The Paperboy
- Author: Dav Pilkey
- Language: English
- Publisher: Orchard Books
- Publication date: March 1, 1996
- Publication place: United States
- Pages: 32
- Awards: Caldecott Honor
- ISBN: 978-0-531-09506-5
- OCLC: 32700284

= The Paperboy (children's book) =

1996 picture book by Dav Pilkey

The Paperboy is a 1996 children's picture book written and illustrated by Dav Pilkey. Inspired by Pilkey's own experiences as a paperboy, it tells the story of a paperboy and his dog as they deliver newspapers in the early hours of the morning. The Paperboy received positive reviews from critics and was awarded a 1997 Caldecott Honor for its illustrations.

==Plot==
An unnamed paperboy and his faithful dog wake up early each morning while it is still dark and cold outside and his family is still asleep. After breakfast, the paperboy folds and delivers newspapers, accompanied by his dog; they both find happiness and comfort in the familiar routine. They finish at sunrise as the rest of the world begins to wake up, and they return home to fall asleep and dream.

==Background and publication==
According to Pilkey, The Paperboy was written in fifteen minutes, although he had thought about the idea for two or three years beforehand. The story was inspired by Pilkey's own experiences as a paperboy delivering the Lorain Journal. In an interview, he stated: "I liked the independence I felt when it seemed like I was the only person in the whole world who was awake." Pilkey quickly completed the illustrations for The Paperboy so he could dedicate time to what was to be his subsequent book, Make Way for Dumb Bunnies.

The Paperboy was published on March 1, 1996, by Orchard Books. An audiobook version, narrated by Forest Whitaker and accompanied by a short video with animations based on the original illustrations, was released by Weston Woods Studios in 2000.

==Reception==
The Paperboy received positive reviews from critics. Publishers Weekly wrote that "Pilkey is at his best" in the book, and praised the illustrations and "the controlled hush of the narrative". Kirkus Reviews called the book "a gentle salve for the instability in so much of modern life" and favorably compared the black paperboy to the protagonist from The Snowy Day by Ezra Jack Keats.
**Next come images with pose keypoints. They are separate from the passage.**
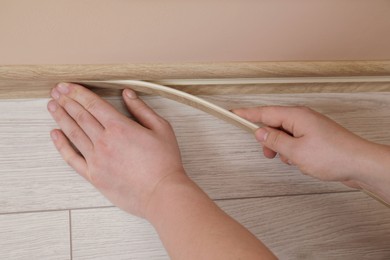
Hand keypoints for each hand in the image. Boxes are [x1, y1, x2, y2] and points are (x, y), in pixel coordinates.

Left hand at [48, 83, 185, 216]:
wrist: (161, 193)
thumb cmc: (165, 162)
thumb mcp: (161, 129)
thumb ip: (142, 109)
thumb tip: (127, 94)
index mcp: (120, 127)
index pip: (93, 104)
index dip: (78, 93)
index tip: (67, 86)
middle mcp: (104, 141)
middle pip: (80, 116)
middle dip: (66, 101)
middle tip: (56, 91)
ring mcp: (96, 159)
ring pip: (73, 133)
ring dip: (61, 117)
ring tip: (52, 106)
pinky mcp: (94, 176)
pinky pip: (72, 158)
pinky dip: (61, 145)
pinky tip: (55, 134)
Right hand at [232, 106, 383, 185]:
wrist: (359, 164)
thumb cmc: (334, 156)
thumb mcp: (295, 151)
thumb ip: (274, 141)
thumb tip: (260, 133)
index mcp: (296, 116)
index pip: (264, 112)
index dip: (247, 114)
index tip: (233, 113)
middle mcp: (302, 118)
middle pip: (274, 123)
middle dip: (267, 139)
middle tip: (267, 152)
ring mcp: (309, 127)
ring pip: (284, 134)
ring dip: (281, 148)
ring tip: (288, 159)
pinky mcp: (315, 137)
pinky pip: (295, 141)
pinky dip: (292, 151)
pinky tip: (299, 160)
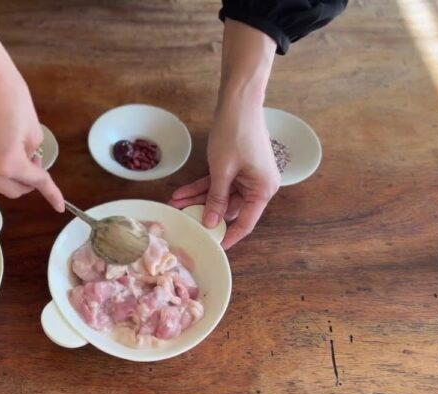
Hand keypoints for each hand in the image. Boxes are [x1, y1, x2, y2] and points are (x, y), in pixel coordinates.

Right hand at [0, 0, 63, 211]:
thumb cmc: (6, 92)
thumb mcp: (33, 127)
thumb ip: (33, 153)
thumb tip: (29, 162)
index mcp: (8, 163)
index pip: (36, 183)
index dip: (51, 193)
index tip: (59, 205)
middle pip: (13, 191)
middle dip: (27, 182)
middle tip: (33, 163)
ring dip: (8, 178)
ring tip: (12, 155)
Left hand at [169, 104, 279, 248]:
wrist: (238, 104)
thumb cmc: (236, 134)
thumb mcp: (222, 170)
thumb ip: (216, 199)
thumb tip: (212, 222)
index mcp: (263, 190)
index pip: (246, 222)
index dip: (229, 235)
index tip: (215, 246)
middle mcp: (258, 185)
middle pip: (229, 208)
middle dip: (204, 213)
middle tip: (184, 221)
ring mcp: (247, 176)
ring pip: (219, 195)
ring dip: (197, 199)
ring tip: (175, 204)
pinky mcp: (236, 167)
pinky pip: (217, 183)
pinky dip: (201, 187)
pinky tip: (180, 193)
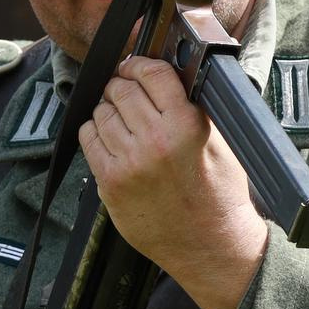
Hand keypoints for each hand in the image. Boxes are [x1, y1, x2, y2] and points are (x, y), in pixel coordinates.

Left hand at [78, 54, 269, 308]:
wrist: (211, 244)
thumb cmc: (219, 194)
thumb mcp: (219, 141)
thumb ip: (192, 106)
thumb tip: (163, 77)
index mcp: (187, 124)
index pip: (152, 73)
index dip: (140, 64)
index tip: (136, 67)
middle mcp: (154, 141)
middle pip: (121, 89)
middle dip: (123, 86)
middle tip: (128, 92)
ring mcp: (128, 163)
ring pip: (101, 112)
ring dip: (108, 109)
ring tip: (122, 120)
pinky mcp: (110, 183)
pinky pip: (89, 139)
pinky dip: (95, 132)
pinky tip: (110, 139)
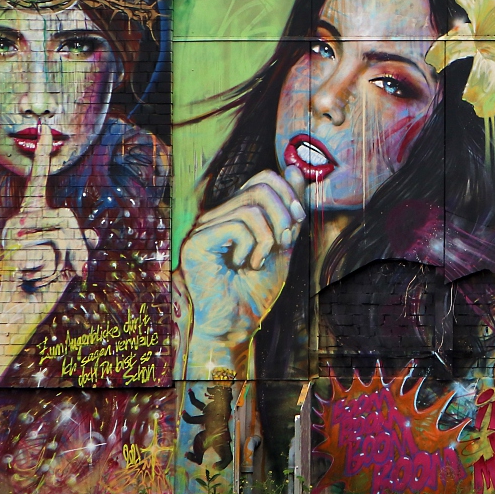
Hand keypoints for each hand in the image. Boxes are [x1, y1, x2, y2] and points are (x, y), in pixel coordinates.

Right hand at [0, 127, 96, 388]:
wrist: (19, 313)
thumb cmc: (42, 286)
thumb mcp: (68, 262)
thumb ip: (78, 246)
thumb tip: (94, 236)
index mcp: (32, 218)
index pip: (40, 182)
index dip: (44, 155)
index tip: (48, 127)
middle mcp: (19, 221)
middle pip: (69, 219)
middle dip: (78, 247)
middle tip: (70, 269)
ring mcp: (13, 236)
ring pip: (64, 237)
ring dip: (66, 262)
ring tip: (43, 274)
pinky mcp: (14, 252)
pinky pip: (53, 256)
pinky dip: (51, 274)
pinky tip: (32, 280)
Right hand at [178, 168, 306, 374]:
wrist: (238, 324)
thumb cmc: (256, 290)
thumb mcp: (283, 244)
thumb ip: (288, 210)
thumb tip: (295, 169)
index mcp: (233, 214)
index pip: (263, 177)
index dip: (288, 192)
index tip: (298, 221)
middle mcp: (215, 216)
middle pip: (261, 185)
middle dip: (284, 213)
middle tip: (284, 242)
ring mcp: (202, 227)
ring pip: (252, 205)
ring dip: (270, 237)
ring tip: (260, 260)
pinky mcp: (196, 242)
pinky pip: (238, 224)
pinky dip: (254, 246)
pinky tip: (245, 265)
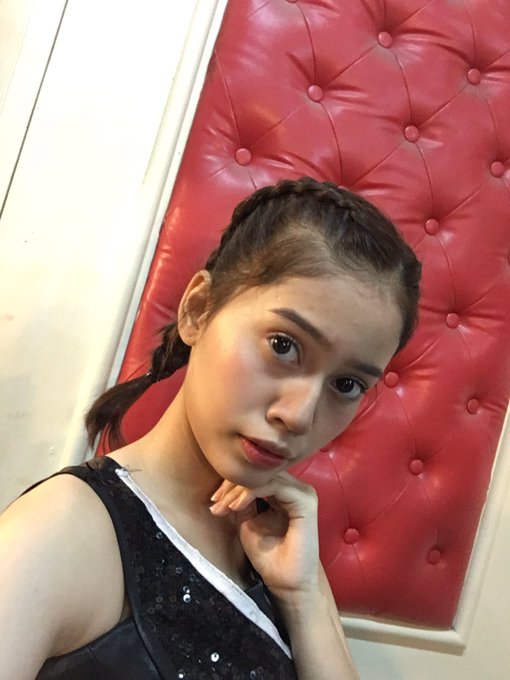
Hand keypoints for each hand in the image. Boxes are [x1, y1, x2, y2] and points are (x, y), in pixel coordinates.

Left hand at [210, 473, 319, 601]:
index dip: (232, 483)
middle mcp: (295, 488)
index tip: (213, 500)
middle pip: (260, 473)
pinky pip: (274, 486)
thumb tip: (225, 486)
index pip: (256, 476)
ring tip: (223, 506)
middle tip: (215, 502)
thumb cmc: (270, 557)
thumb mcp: (247, 523)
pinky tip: (236, 506)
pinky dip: (251, 492)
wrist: (287, 585)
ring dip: (239, 489)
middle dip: (232, 485)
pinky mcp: (305, 501)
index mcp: (283, 492)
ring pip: (265, 477)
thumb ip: (241, 502)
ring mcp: (302, 493)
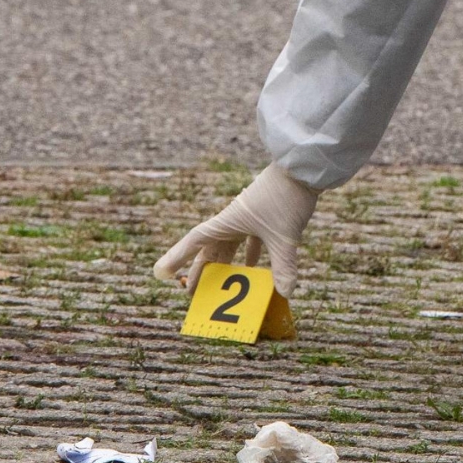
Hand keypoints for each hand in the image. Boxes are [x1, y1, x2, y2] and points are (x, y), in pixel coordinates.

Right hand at [153, 164, 318, 297]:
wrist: (304, 168)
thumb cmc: (287, 197)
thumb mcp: (284, 236)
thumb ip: (283, 267)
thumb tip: (285, 294)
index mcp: (229, 220)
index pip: (195, 241)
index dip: (176, 258)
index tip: (159, 273)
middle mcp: (235, 218)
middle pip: (211, 248)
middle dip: (201, 270)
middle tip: (192, 293)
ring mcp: (250, 215)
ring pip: (230, 244)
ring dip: (224, 264)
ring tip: (219, 284)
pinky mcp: (265, 214)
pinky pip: (251, 239)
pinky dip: (250, 254)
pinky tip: (254, 268)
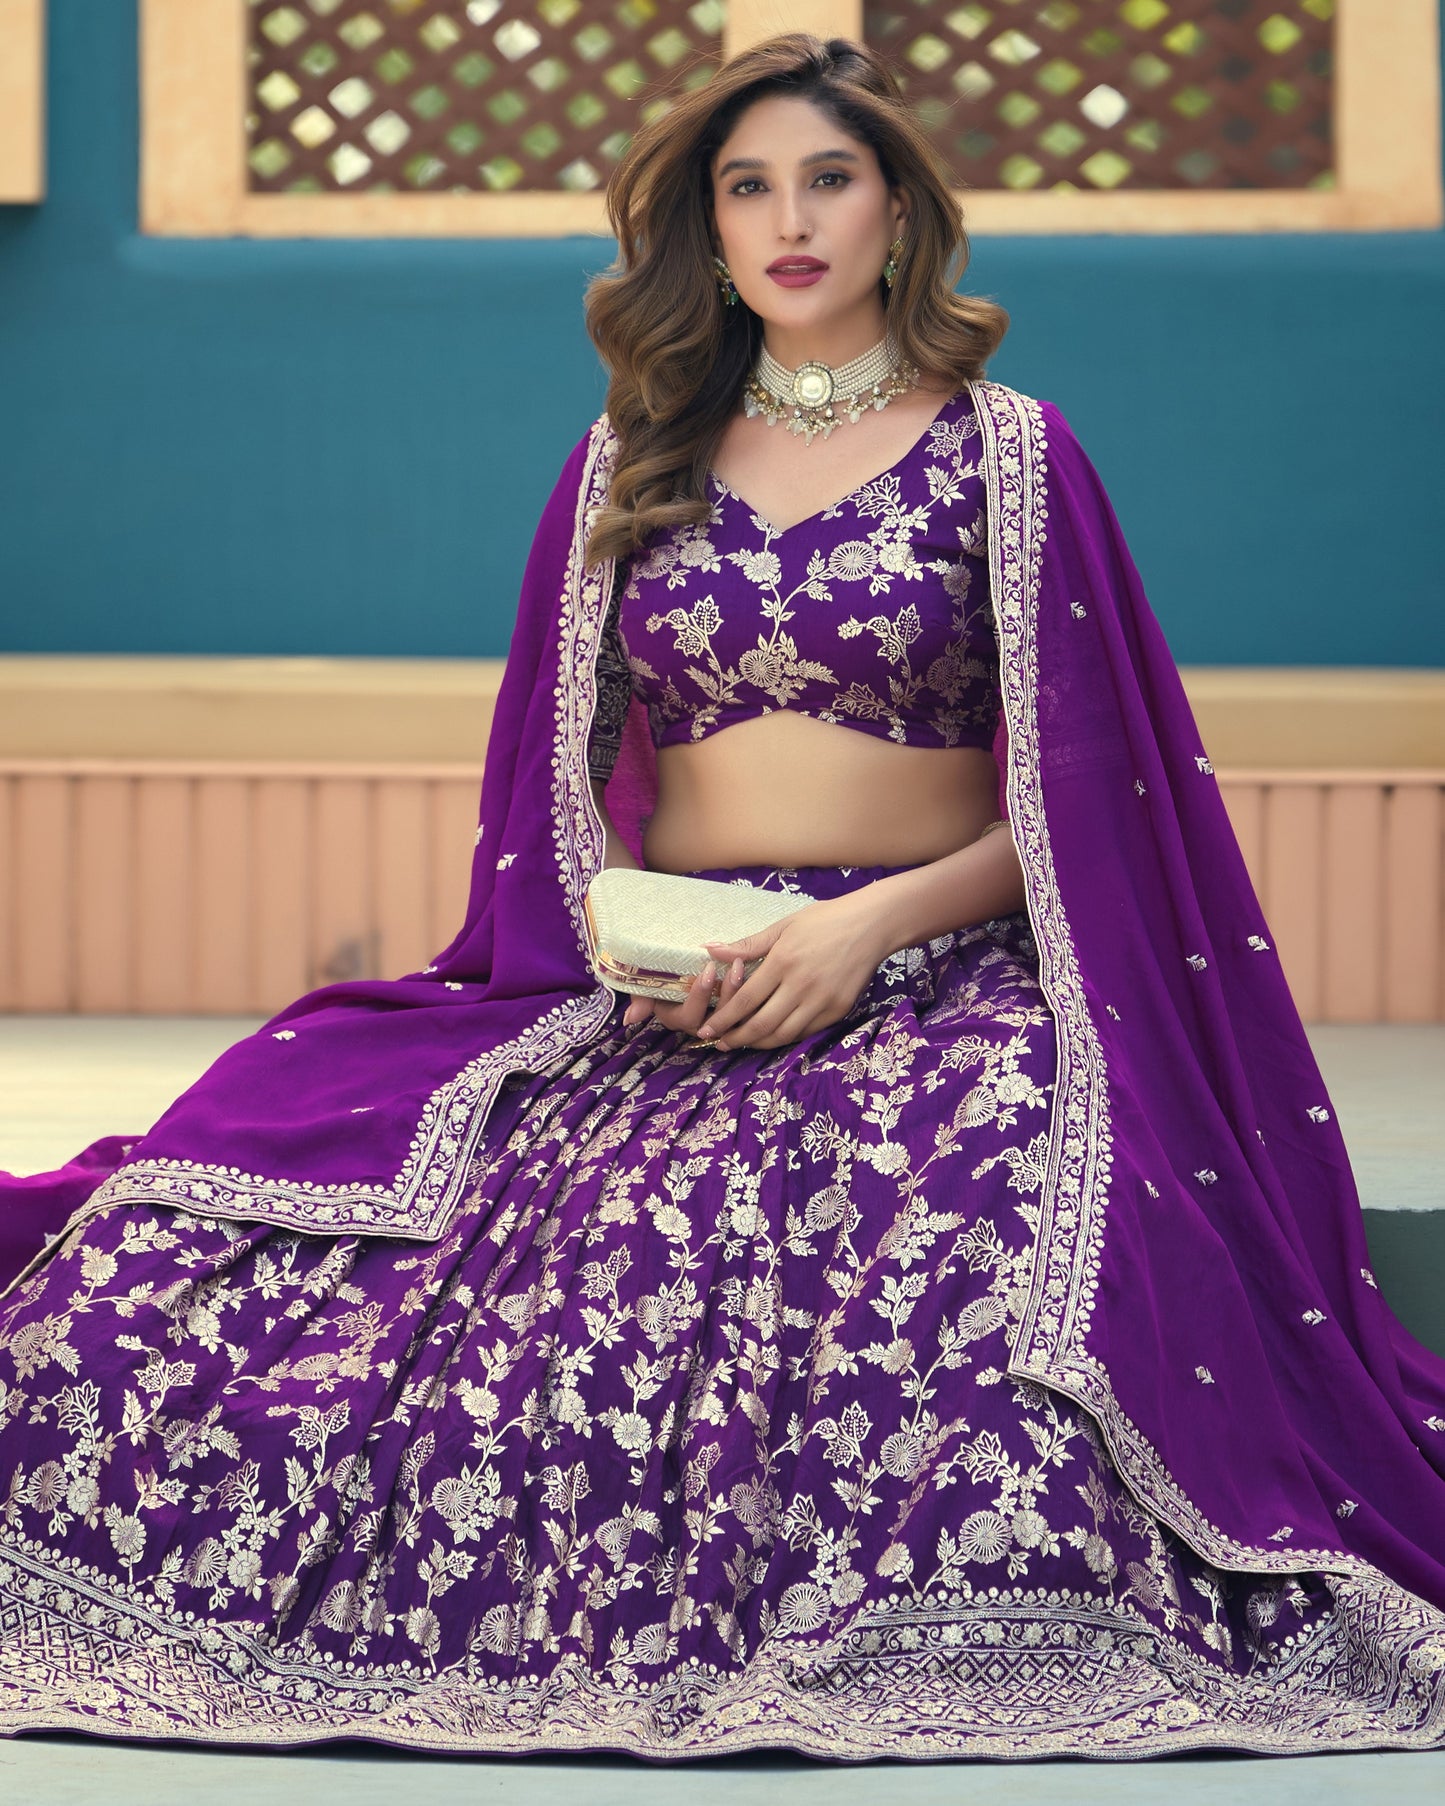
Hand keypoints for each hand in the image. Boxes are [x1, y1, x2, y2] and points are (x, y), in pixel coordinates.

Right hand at [621, 955, 747, 1035]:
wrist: (679, 960)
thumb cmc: (659, 971)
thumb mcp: (647, 982)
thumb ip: (640, 998)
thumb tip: (630, 1019)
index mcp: (676, 1017)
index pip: (689, 1016)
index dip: (700, 996)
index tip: (708, 970)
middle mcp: (698, 1023)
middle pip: (717, 1018)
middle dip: (727, 993)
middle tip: (734, 966)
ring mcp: (717, 1018)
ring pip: (734, 1015)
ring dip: (740, 990)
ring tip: (743, 964)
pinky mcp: (734, 1010)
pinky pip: (746, 1007)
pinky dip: (751, 990)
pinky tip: (753, 968)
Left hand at [693, 891, 891, 1050]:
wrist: (872, 924)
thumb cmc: (825, 920)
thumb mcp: (784, 926)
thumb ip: (748, 945)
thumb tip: (711, 950)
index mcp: (783, 961)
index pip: (745, 999)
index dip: (722, 1019)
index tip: (706, 1030)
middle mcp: (801, 985)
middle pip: (761, 1024)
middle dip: (736, 1038)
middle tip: (719, 1044)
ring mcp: (822, 1000)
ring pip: (783, 1034)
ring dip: (759, 1043)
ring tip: (742, 1043)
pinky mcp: (838, 1009)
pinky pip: (806, 1032)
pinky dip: (785, 1037)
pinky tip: (772, 1036)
Carolyn Phelan of Booklist wrote that the illustrations included "beautifully composed landscapes and interiors" and were evocative of the art of Marc Chagall. Wendy Lukehart, writing for School Library Journal, called The Paperboy a "totally satisfying story", praising Pilkey's "graceful economy of language" and "deep, sumptuous acrylics". Mary M. Burns of The Horn Book Magazine praised the "lyrical combination of text and pictures" and "rich and inviting" palette, and called the story a "meditative evocation of the extraordinary aspects of ordinary living".

The audiobook and video adaptation also received positive reviews. AudioFile wrote that "Forest Whitaker narrates with the gentle voice the story merits," and that the various sound effects added "just enough reality to the delicate scene". Teresa Bateman of School Library Journal wrote that The Paperboy "adapts beautifully to the video format". Candace Smith, writing for Booklist, called it a "faithful iconographic adaptation" of the original book.

The Paperboy received a 1997 Caldecott Honor for its illustrations. In an interview, Pilkey stated: "Winning the Caldecott Honor Award was probably the coolest professional thing to happen to me since I began writing books."